Setzer and his colleague Kristy Hammonds, 31, who shot the video and posted it online, both were arrested and charged with food tampering, a felony in North Carolina. The store at which they worked was shut down to be restaffed and disinfected, according to a company spokesman.

Calls made to Setzer and Hammonds by ABCNews.com were not returned.

The digital mob played a role in alerting the company to the errant employees and tracking down their identities. Readers of the consumer affairs blog consumerist.com, which posted the video early in the week, tracked Hammonds down through her YouTube account and identified the store from matching an exterior shot in a video with an image on Google maps.

"With customers' help, we were able to find the store identify the people involved," said Domino's spokesman Tim McIntyre. "By Tuesday, we had contacted the franchise owner, given him the info we had and told him to take quick and decisive action."
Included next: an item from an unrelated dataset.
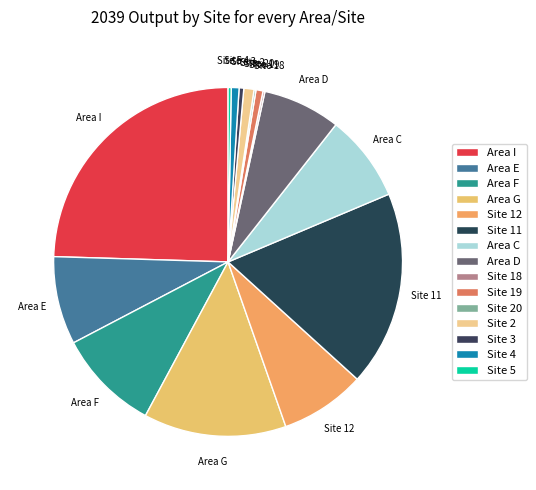

Count the number of slices in the pie.

15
McIntyre said he first learned of the video from people who found it online and called or e-mailed him or the company.

Part of Domino's approach to handling the outcry of disgusted patrons was for McIntyre to directly respond to individuals, targeting bloggers who spread the video and whom he hoped would disseminate the company's response.

Rather than issue a formal press release to the mainstream press, which McIntyre feared would only encourage more people to find and view the video, he targeted the online audience that had expressed an interest.

"I'm savvy enough to know that if I'm contacted by a blogger, whatever I say is going to get posted," McIntyre said. "Even if I think I'm responding to an individual, I'm potentially talking to millions."

When the company received an e-mail from Hammonds apologizing for the prank and claiming the tainted food was never delivered, Domino's "copied e-mail verbatim and shared it with everyone," McIntyre said.

The company then posted a video response on YouTube by company president Patrick Doyle, in the hopes that the same Twitter members and bloggers who spread the video would spread the corporate reaction and apology.

"We sincerely apologize for this incident," said Doyle. "We thank members of the online community who quickly alerted us and allowed us to take immediate action."

McIntyre said the company made an effort not to hide anything, and despite a rapid response that addressed the public's concern, the company could have responded even faster.

"If there is a lesson here," he said, "it is to move faster than we did."

Companies are quickly realizing that social networks give customers an outlet to air grievances and stage a protest in a matter of hours, said Joseph Jaffe, president and chief interrupter of Crayon, a new media consulting company.

Earlier this week, Amazon.com issued a dry boilerplate press release in response to thousands of angry customers who found each other on Twitter and complained that the bookseller had removed gay-themed titles from best-seller lists.

In November, mothers enraged by a Motrin ad that suggested carrying babies in a sling was a painful trend created enough public outrage online to get the company to pull the ad.

Similarly, redesigned Tropicana containers were pulled from the shelves after an angry Twitter storm struck the company and forced a reversal.

The Internet has changed the public relations landscape for companies. It seems they no longer can ignore customers and hope problems disappear.

"The original [Domino's] video has [been] removed from YouTube and yet still out there," Jaffe said. "It has been duplicated, cloned, ripped and rebroadcast. This is the first time companies are learning that once something is out there, it's out there. No one is quick enough to destroy them or pull them down, so you have responded intelligently."

Jaffe lauded Domino's for its response but said the company made two mistakes.

For one, the company should have "blasted a press release" rather than targeted blogs.

Secondly, he said, Domino's and other companies have to be better at listening to the Internet. Corporations, he said, should monitor what is being said about them and actively engage those people to positively change what people think about them.